According to an embodiment of the invention a method of extending the harmonics of a band-limited harmonic signal is provided. The method calls for transforming the band-limited harmonic signal from the time domain into the frequency domain. The transformation produces a complex spectrum of the band-limited harmonic signal. Once the complex spectrum has been obtained, a non-linear transformation is performed on the complex spectrum. The non-linear transformation may include a linear convolution of the complex spectrum with itself. The non-linear transformation extends the harmonic content of the complex spectrum to frequencies outside the limited frequency band of the original band-limited harmonic signal. Finally, an inverse transform is performed on the extended complex spectrum, transforming the complex spectrum back into the time domain.

According to another embodiment, a harmonic extension method is provided. This method includes receiving a band-limited harmonic signal. By definition, the band-limited harmonic signal includes significant signal energies at regular frequency intervals within the limited frequency band of the band-limited signal. The signal's pass band is defined by a passband lower frequency limit and a passband upper frequency limit. The band-limited harmonic signal is transformed from the time domain into the frequency domain. The time domain to frequency domain transform produces a complex spectrum representing the frequency content of the received signal. In order to add harmonic content to frequencies outside the narrow frequency band of the original signal, a non-linear transformation is performed on the complex spectrum of the received band-limited harmonic signal. The harmonically extended spectrum is then transformed back into the time domain.
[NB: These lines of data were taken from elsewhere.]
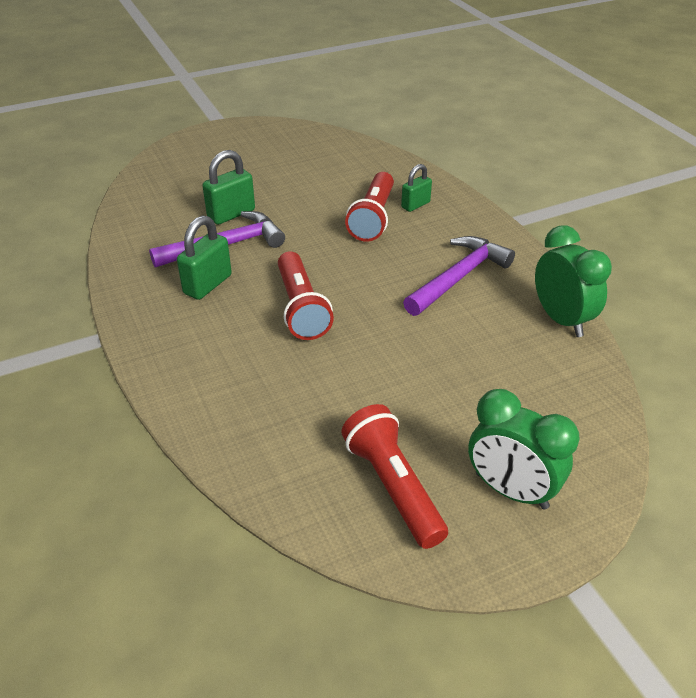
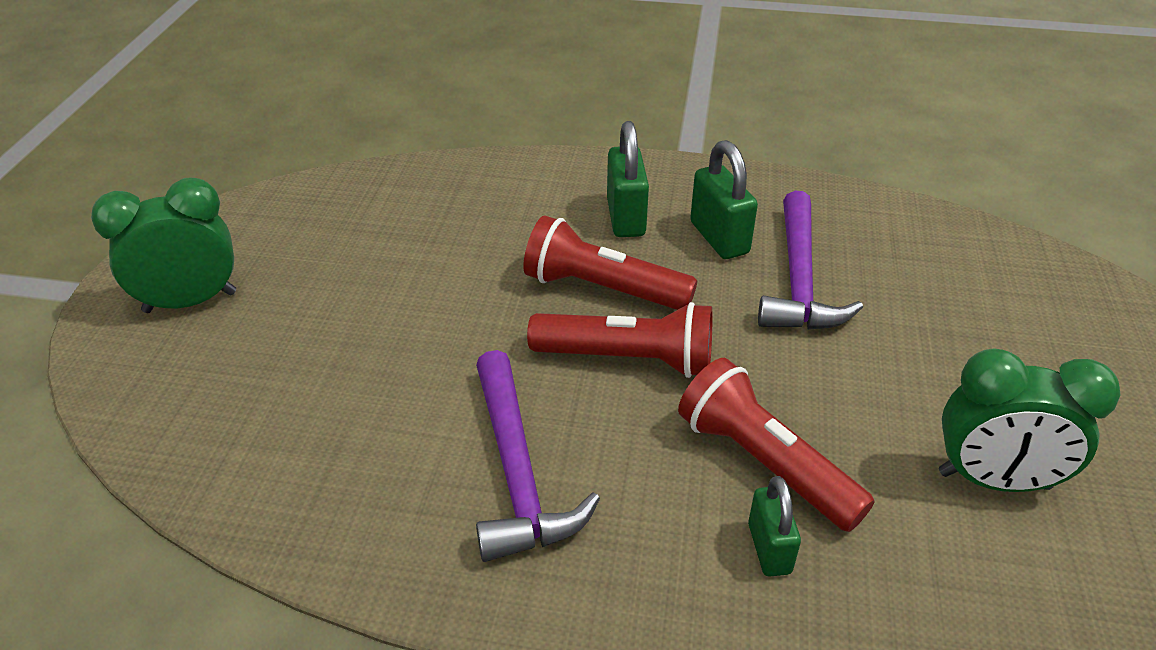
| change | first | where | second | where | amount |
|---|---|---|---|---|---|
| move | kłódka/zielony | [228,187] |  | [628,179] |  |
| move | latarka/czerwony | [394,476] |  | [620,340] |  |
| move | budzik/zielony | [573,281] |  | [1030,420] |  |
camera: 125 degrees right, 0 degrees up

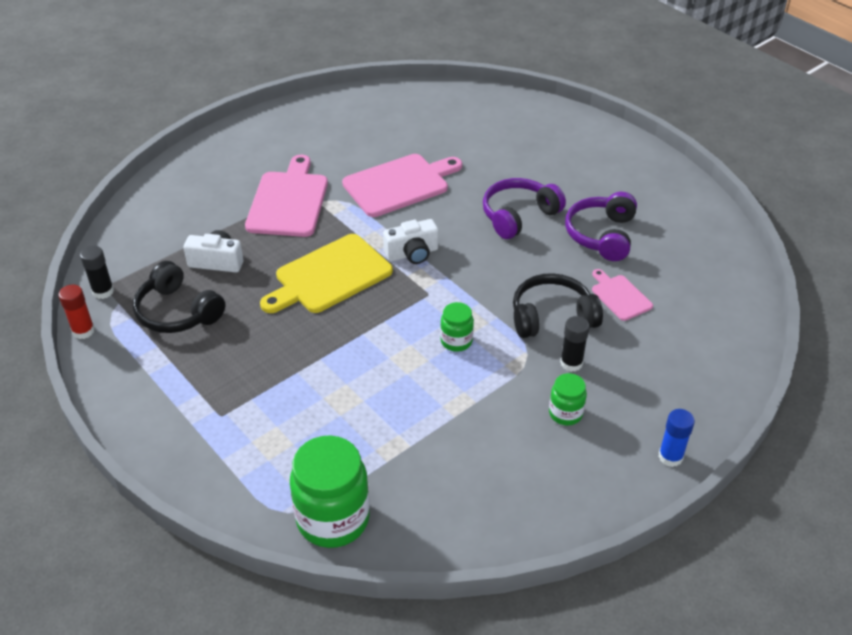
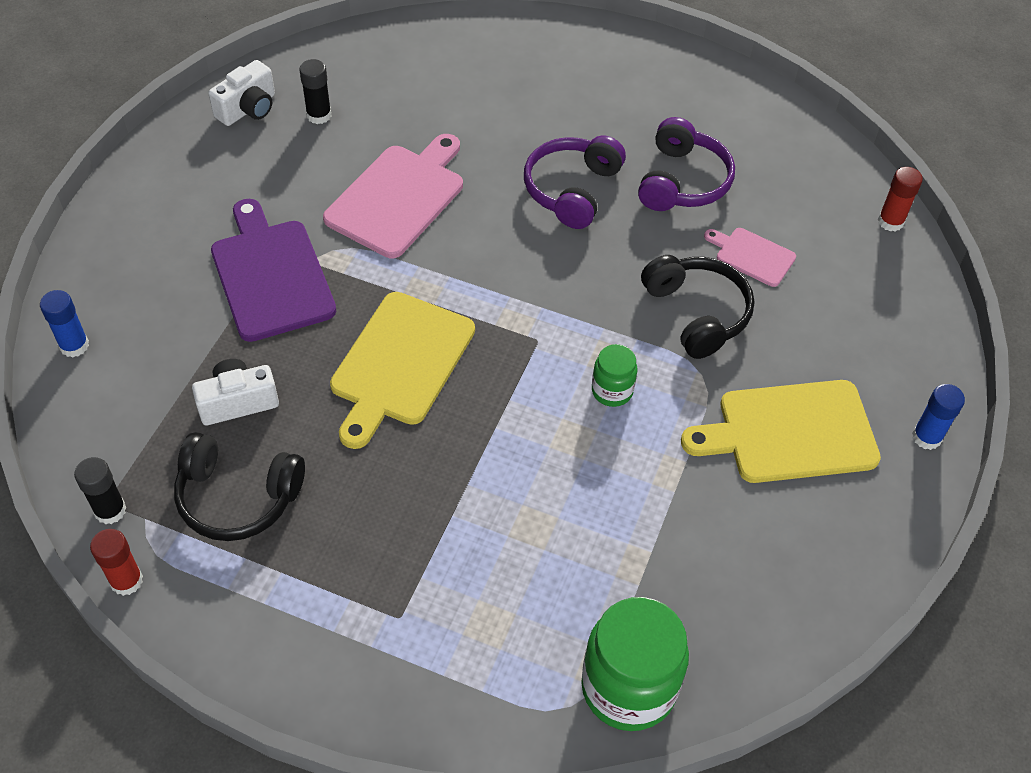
| change | first | where | second | where | amount |
|---|---|---|---|---|---|
| insert |  |  | klej w sztyfcie/niebieski | [64,324] |  |
| insert |  |  | klej w sztyfcie/czerwony | [900,199] |  |
| move | aparat fotograficzny/biały | [410,241] |  | [241,93] |  |
| move | klej w sztyfcie/czarny | [575,344] |  | [315,91] |  |
| replace | słoik/zielony | [568,399] | deska do krojenia/żółty | [781,431] |  |
| recolor | deska do krojenia/różowy | [286,196] | deska do krojenia/fioletowy | [273,270] |  |
| rotate | słuchawki/czarny | [558,305] |  | [697,307] | 105 degrees clockwise |
| rotate | słuchawki/fioletowy | [601,226] |  | [686,164] | 150 degrees counterclockwise |
camera: 30 degrees left, 10 degrees up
A system for extending the harmonics of a band limited harmonic signal is also provided. The system includes a device for receiving a band-limited harmonic signal, such as microphone, a wireless telephone hand set, an audio system, or any other device or system capable of receiving an harmonic signal. The system further includes a signal processor for processing a signal received by the receiving device. The signal processor includes a forward transform module for transforming the received band-limited harmonic signal from the time domain into the frequency domain. The forward transform module generates a complex spectrum representing the frequency content of the band-limited signal. A non-linear transformation module is provided by the signal processor for performing a non-linear transformation of the complex spectrum of the band-limited signal in the frequency domain. The non-linear transformation creates an extended spectrum that includes harmonics at frequencies outside the original frequency band of the received signal. Finally, the signal processor includes a reverse transform module for transforming the harmonically extended spectrum of the band-limited harmonic signal back into the time domain.

Other systems, methods, features and advantages of the invention will be, or will become, apparent to one with skill in the art upon examination of the following figures and detailed description. It is intended that all such additional systems, methods, features and advantages be included within this description, be within the scope of the invention, and be protected by the following claims.

BRIEF DESCRIPTION OF THE DRAWINGS

FIG. 1 shows a typical passband for a telephone system.

FIG. 2 shows a spectrum of a band-limited harmonic signal.

FIG. 3 shows a spectrum of the band-limited harmonic signal of FIG. 2 after the signal has been squared in the time domain.

FIG. 4 shows a spectrum of the band-limited harmonic signal of FIG. 2 after a non-linear transformation in the frequency domain.

FIG. 5 shows a spectrum of a band-limited harmonic signal absent a low frequency harmonic peak due to the passband for a typical telephone system.

FIG. 6 shows a spectrum of the band-limited harmonic signal of FIG. 5 having a harmonic peak extended into the low frequency range.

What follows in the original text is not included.